Baktun 13: A Guatemalan Cultural Festival

Calendario Maya/Foto Smithsonian.

Friday – Sunday, December 14-16, 2012

10:00 AM – 5:00 PM

Potomac Atrium and various museum locations

Baktun 13 looks at the end of the current Maya calendar cycle on Dec. 21 and at the new calendar cycle with a series of lectures and traditional Mayan celebratory foods, music, and dance.

Learn about the Mayan glyph Baktun 13 as presented in a Guatemalan sawdust carpet, the museum’s new education website exploring the myths and facts of the Mayan calendar system, and research by leading Maya scholars.

 

Maya from the Inside: The 13 B’ak’tun as Challenge to the Western Mind

Victor Montejo (Jakaltek Maya)

 

Saturday, December 15, 2012

2:00 PM

Rasmuson Theater with simultaneous webcast

December 21, 2012, signals the much-anticipated passing of the “13 B’ak’tun” in the ancient American indigenous system of time keeping.  As we approach the Mayan Calendar day that marks the turn of eras, Dr. Victor Montejo offers a fascinating presentation on the deep meaning of millennial Maya culture and history from the perspective of a noted Native scholar and author.

Victor Montejo is a Jakaltek Maya originally from Guatemala. Previously a professor and chair of the Native American Studies Department at the University of California, Davis, Dr. Montejo now lives in Guatemala.  He was formerly Minister of Peace in the Guatemalan Republic.  Montejo also served as a member of the Guatemalan National Congress from 2004 to 2008.

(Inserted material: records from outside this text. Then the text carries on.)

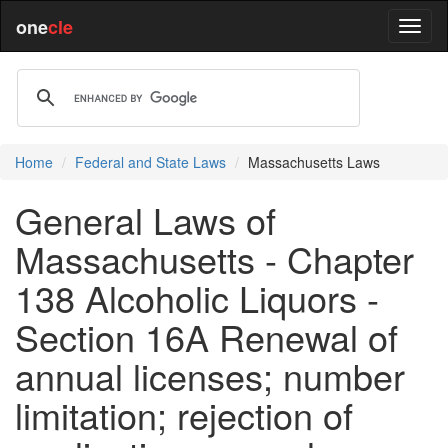
one
cle
Home
Federal and State Laws
Massachusetts Laws
General Laws of
Massachusetts - Chapter
138 Alcoholic Liquors -
Section 16A Renewal of
annual licenses; number
limitation; rejection of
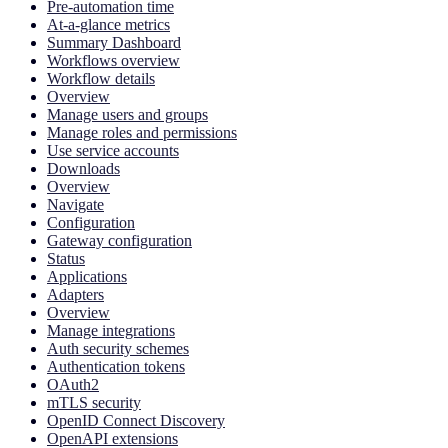
Pre-automation time
At-a-glance metrics
Summary Dashboard
Workflows overview
Workflow details
Overview
Manage users and groups
Manage roles and permissions
Use service accounts
Downloads
Overview
Navigate
Configuration
Gateway configuration
Status
Applications
Adapters
Overview
Manage integrations
Auth security schemes
Authentication tokens
OAuth2
mTLS security
OpenID Connect Discovery
OpenAPI extensions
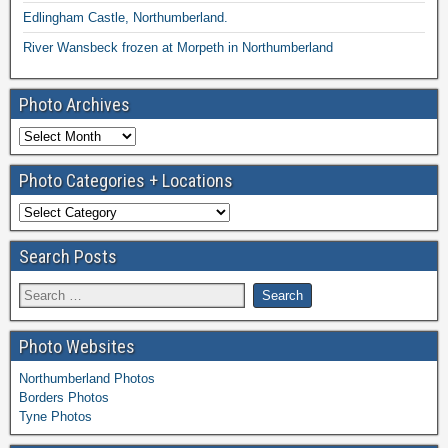
Edlingham Castle, Northumberland.
River Wansbeck frozen at Morpeth in Northumberland
Photo Archives
Photo Categories + Locations
Search Posts
Photo Websites
Northumberland Photos
Borders Photos
Tyne Photos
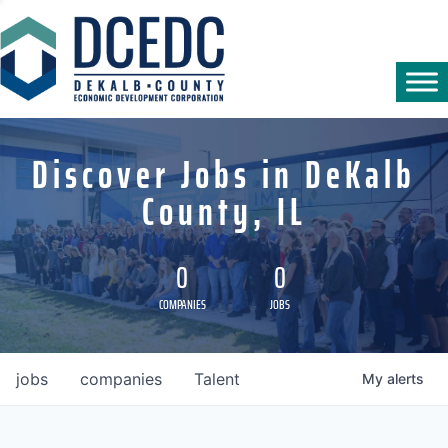
Discover Jobs in DeKalb
County, IL
0
0
COMPANIES
JOBS
jobs
companies
Talent
My
alerts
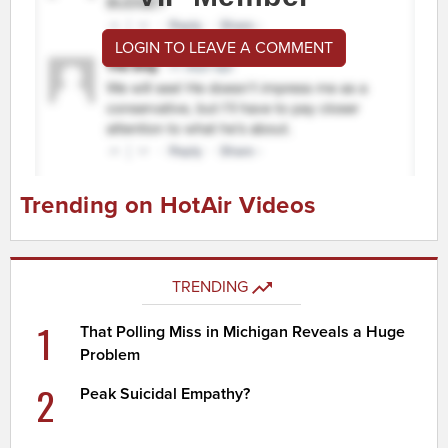
LOGIN TO LEAVE A COMMENT
Trending on HotAir Videos
TRENDING
1
That Polling Miss in Michigan Reveals a Huge
Problem
2
Peak Suicidal Empathy?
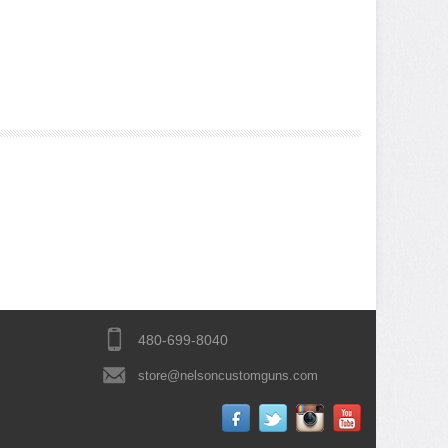
480-699-8040
store@nelsoncustomguns.com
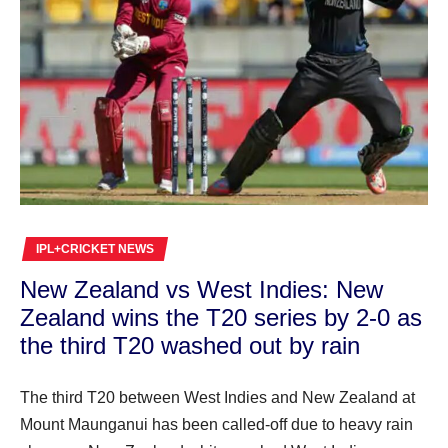
IPL+CRICKET NEWS
New Zealand vs West Indies: New
Zealand wins the T20 series by 2-0 as
the third T20 washed out by rain
The third T20 between West Indies and New Zealand at
Mount Maunganui has been called-off due to heavy rain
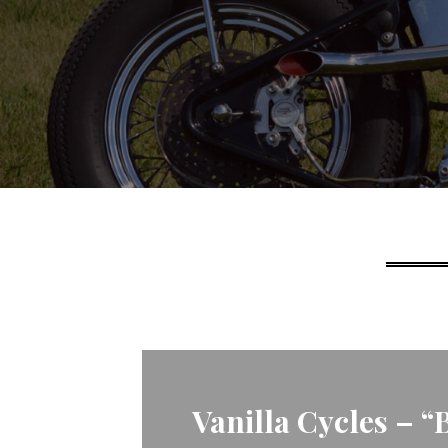
Vanilla Cycles – “Ba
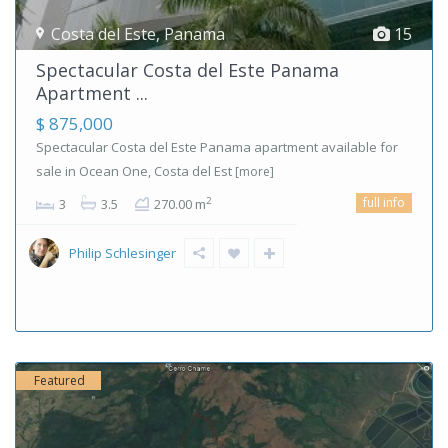
Costa del Este
,
Panama
15
Spectacular Costa del Este Panama
Apartment ...
$ 875,000
Spectacular Costa del Este Panama apartment available for
sale in Ocean One, Costa del Est
[more]
full info
2
3
3.5
270.00 m
Philip Schlesinger
Featured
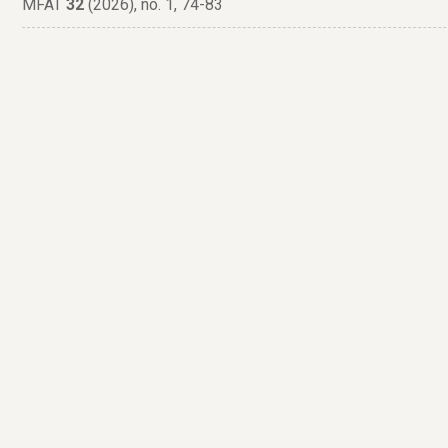
MFAT
32
(2026), no. 1, 74-83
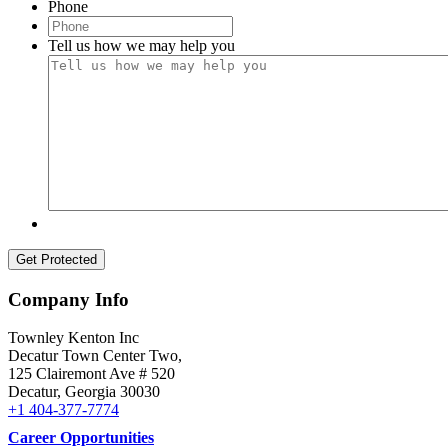
Phone
Menu
Menu
Tell us how we may help you
Company Info
Townley Kenton Inc
Decatur Town Center Two,
125 Clairemont Ave # 520
Decatur
,
Georgia
30030
+1 404-377-7774
Career Opportunities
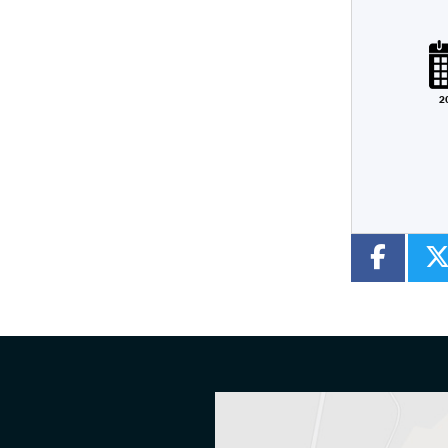
Plate
Type
Mileage
CC
2
Colour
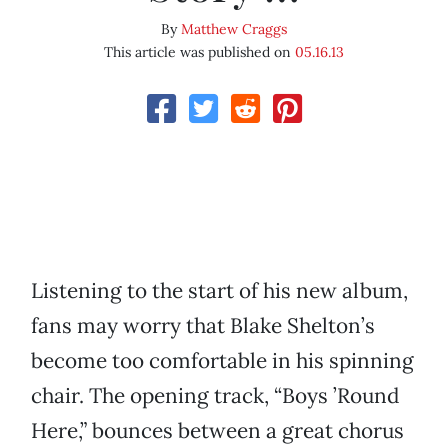
By
Matthew Craggs
This article was published on
05.16.13
Listening to the start of his new album,
fans may worry that Blake Shelton’s
become too comfortable in his spinning
chair. The opening track, “Boys ’Round
Here,” bounces between a great chorus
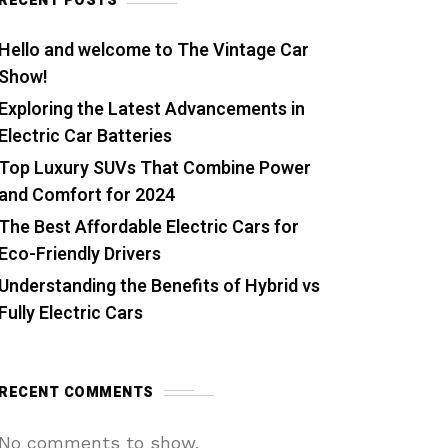
RECENT POSTS
Hello and welcome to The Vintage Car
Show!
Exploring the Latest Advancements in
Electric Car Batteries
Top Luxury SUVs That Combine Power
and Comfort for 2024
The Best Affordable Electric Cars for
Eco-Friendly Drivers
Understanding the Benefits of Hybrid vs
Fully Electric Cars
RECENT COMMENTS
No comments to show.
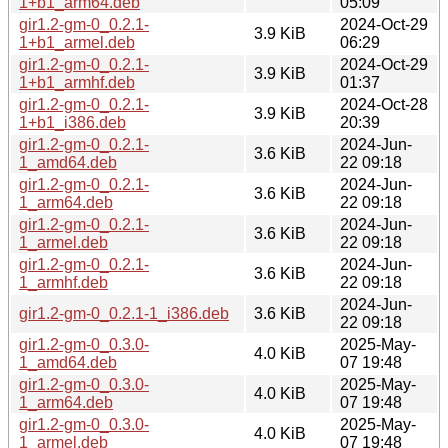
1+b1_arm64.deb
05:09
gir1.2-gm-0_0.2.1-
2024-Oct-29
3.9 KiB
1+b1_armel.deb
06:29
gir1.2-gm-0_0.2.1-
2024-Oct-29
3.9 KiB
1+b1_armhf.deb
01:37
gir1.2-gm-0_0.2.1-
2024-Oct-28
3.9 KiB
1+b1_i386.deb
20:39
gir1.2-gm-0_0.2.1-
2024-Jun-
3.6 KiB
1_amd64.deb
22 09:18
gir1.2-gm-0_0.2.1-
2024-Jun-
3.6 KiB
1_arm64.deb
22 09:18
gir1.2-gm-0_0.2.1-
2024-Jun-
3.6 KiB
1_armel.deb
22 09:18
gir1.2-gm-0_0.2.1-
2024-Jun-
3.6 KiB
1_armhf.deb
22 09:18
2024-Jun-
gir1.2-gm-0_0.2.1-1_i386.deb
3.6 KiB
22 09:18
gir1.2-gm-0_0.3.0-
2025-May-
4.0 KiB
1_amd64.deb
07 19:48
gir1.2-gm-0_0.3.0-
2025-May-
4.0 KiB
1_arm64.deb
07 19:48
gir1.2-gm-0_0.3.0-
2025-May-
4.0 KiB
1_armel.deb
07 19:48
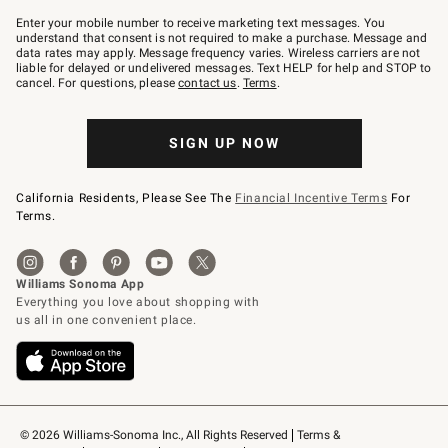
Join
–
Enter your mobile number to receive marketing text messages. You
text
understand that consent is not required to make a purchase. Message and
JOINWS
data rates may apply. Message frequency varies. Wireless carriers are not
to
liable for delayed or undelivered messages. Text HELP for help and STOP to
79094.
cancel. For questions, please
contact us
.
Terms
.
SIGN UP NOW
California Residents, Please See The
Financial Incentive Terms
For
Terms.
© 2026 Williams-Sonoma Inc., All Rights Reserved
Terms & 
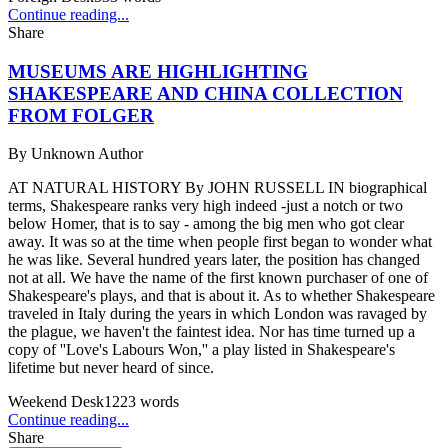
Continue reading...
Share
MUSEUMS ARE HIGHLIGHTING
SHAKESPEARE AND CHINA COLLECTION
FROM FOLGER
By
Unknown Author
AT NATURAL HISTORY By JOHN RUSSELL IN biographical
terms, Shakespeare ranks very high indeed -just a notch or two
below Homer, that is to say - among the big men who got clear
away. It was so at the time when people first began to wonder what
he was like. Several hundred years later, the position has changed
not at all. We have the name of the first known purchaser of one of
Shakespeare's plays, and that is about it. As to whether Shakespeare
traveled in Italy during the years in which London was ravaged by
the plague, we haven't the faintest idea. Nor has time turned up a
copy of ''Love's Labours Won,'' a play listed in Shakespeare's
lifetime but never heard of since.
Weekend Desk
1223
words
Continue reading...
Share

Víctor Montejo/Foto Smithsonian.

An internationally recognized author, Montejo’s major publications include Testimony: Death of a Guatemalan Village; Voices from Exile: Violence and Survival in Modern Maya History; Maya Intellectual Renaissance: Critical Essays on Identity, Representation and Leadership; Popol Vuh: Sacred Book of the Mayas; and Q’anil: Man of Lightning. His current projects focus on indigenous migration and transnationalism, as well as in developing a curriculum in Native knowledge and epistemology in his new manuscript, Mayalogue: An Interactionist Theory of Indigenous Cultures.